A la Mode: In Fashion or Not?
Here’s another confession: I prefer my pies plain, without whipped cream or ice cream or other toppings.
Imagine a piece of Celestial Blueberry Pie with a scoop of vanilla ice cream. Yum!
If you use good ingredients, then why mask the delicate flavor of the fruit and the texture and delight of fine pie crust?
I recognize, however, that I am probably in the minority on this issue. Pie “a la mode” has become the accepted way to serve pie in America, it seems. Fine, if that’s how you like it. But do me—and yourself—a favor next time. Before you top your pie with whipped cream or ice cream, just taste it plain.

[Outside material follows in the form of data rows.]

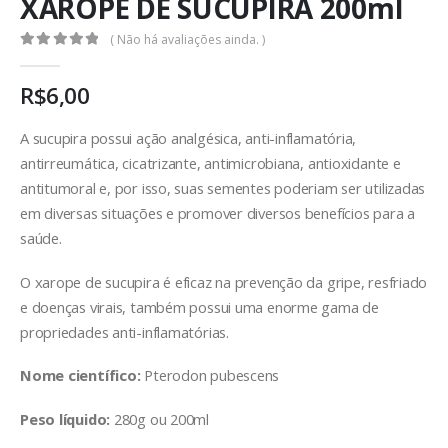
XAROPE DE SUCUPIRA 200ml
( Não há avaliações ainda. )
0
out of 5
R$
6,00
A sucupira possui ação analgésica, anti-inflamatória,
antirreumática, cicatrizante, antimicrobiana, antioxidante e
antitumoral e, por isso, suas sementes poderiam ser utilizadas
em diversas situações e promover diversos benefícios para a
saúde.
O xarope de sucupira é eficaz na prevenção da gripe, resfriado
e doenças virais, também possui uma enorme gama de
propriedades anti-inflamatórias.
Nome científico:
Pterodon pubescens
Peso líquido:
280g ou 200ml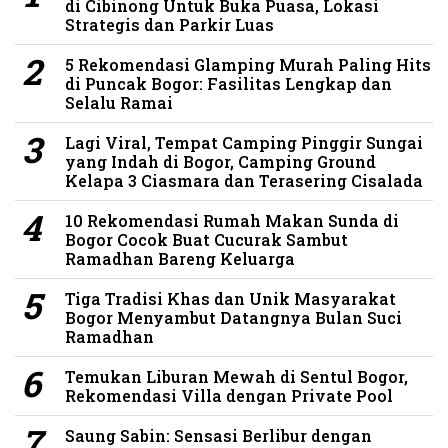
di Cibinong Untuk Buka Puasa, Lokasi
Strategis dan Parkir Luas
5 Rekomendasi Glamping Murah Paling Hits
di Puncak Bogor: Fasilitas Lengkap dan
Selalu Ramai
Lagi Viral, Tempat Camping Pinggir Sungai
yang Indah di Bogor, Camping Ground
Kelapa 3 Ciasmara dan Terasering Cisalada
10 Rekomendasi Rumah Makan Sunda di
Bogor Cocok Buat Cucurak Sambut
Ramadhan Bareng Keluarga
Tiga Tradisi Khas dan Unik Masyarakat
Bogor Menyambut Datangnya Bulan Suci
Ramadhan
Temukan Liburan Mewah di Sentul Bogor,
Rekomendasi Villa dengan Private Pool
Saung Sabin: Sensasi Berlibur dengan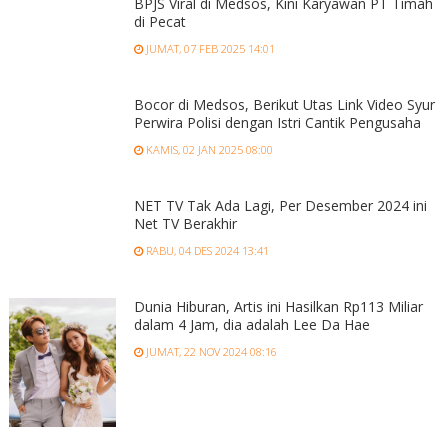
BPJS Viral di Medsos, Kini Karyawan PT Timah
di Pecat
JUMAT, 07 FEB 2025 14:01
Bocor di Medsos, Berikut Utas Link Video Syur
Perwira Polisi dengan Istri Cantik Pengusaha
KAMIS, 02 JAN 2025 08:00
NET TV Tak Ada Lagi, Per Desember 2024 ini
Net TV Berakhir
RABU, 04 DES 2024 13:41
Dunia Hiburan, Artis ini Hasilkan Rp113 Miliar
dalam 4 Jam, dia adalah Lee Da Hae
JUMAT, 22 NOV 2024 08:16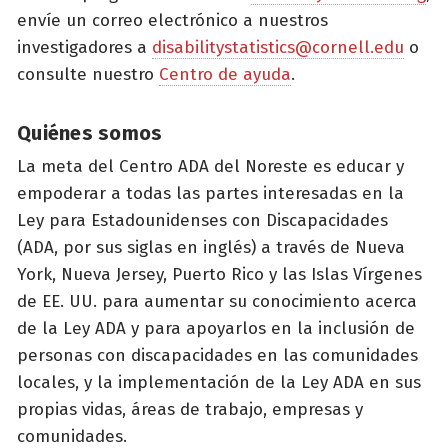
envíe un correo electrónico a nuestros
investigadores a
disabilitystatistics@cornell.edu
o
consulte nuestro
Centro de ayuda
.
Quiénes somos
La meta del Centro ADA del Noreste es educar y
empoderar a todas las partes interesadas en la
Ley para Estadounidenses con Discapacidades
(ADA, por sus siglas en inglés) a través de Nueva
York, Nueva Jersey, Puerto Rico y las Islas Vírgenes
de EE. UU. para aumentar su conocimiento acerca
de la Ley ADA y para apoyarlos en la inclusión de
personas con discapacidades en las comunidades
locales, y la implementación de la Ley ADA en sus
propias vidas, áreas de trabajo, empresas y
comunidades.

Savor the fruit and flavor. If you still want to make it a la mode after that, go ahead. But I’ll wager some of you will agree with me and stick to the naked pie.
A la mode is French for "in style" or "in fashion," so I wondered how the term came to be applied to pie.
As the story goes, the Cambridge Hotel in Cambridge NY was the original home of pie a la mode.
In the 1890s a Professor Townsend was a regular customer there and liked his pie with ice cream. Another diner, Mrs Berry Hall, observed this and (for reasons that are never explained) called it a la mode.
Professor Townsend ordered it all the time, and when some time later he visited Delmonico’s Restaurant in New York, he was astonished when they did not recognize his order for pie a la mode. The embarrassed manager, not wanting to be out of fashion, added pie a la mode to his menu.
A newspaper reporter who happened to be dining there picked up the story, and the rest is as American as apple pie.